Record forniti ::
:::

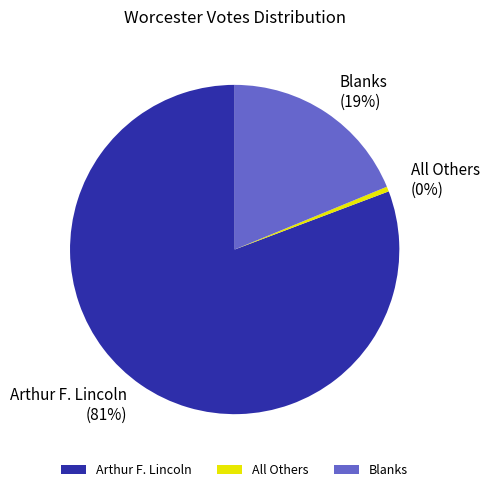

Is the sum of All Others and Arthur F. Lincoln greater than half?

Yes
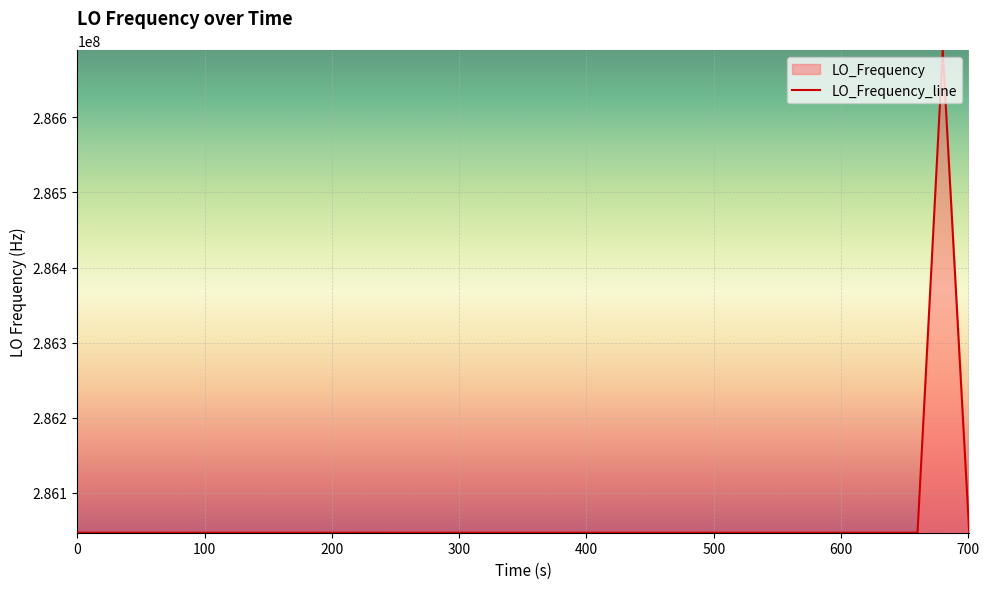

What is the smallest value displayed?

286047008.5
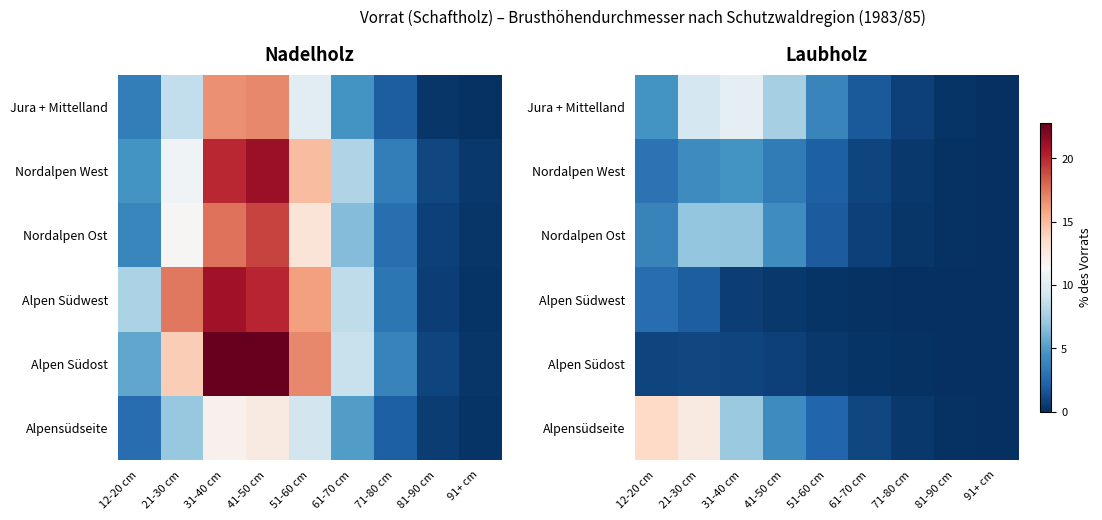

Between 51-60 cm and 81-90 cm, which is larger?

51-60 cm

:::

Richiesta del compito :: Seleziona e ricopia ogni riga dei record in cui compare la parola "Others".

Risultato ottenuto ::
Is the sum of All Others and Arthur F. Lincoln greater than half?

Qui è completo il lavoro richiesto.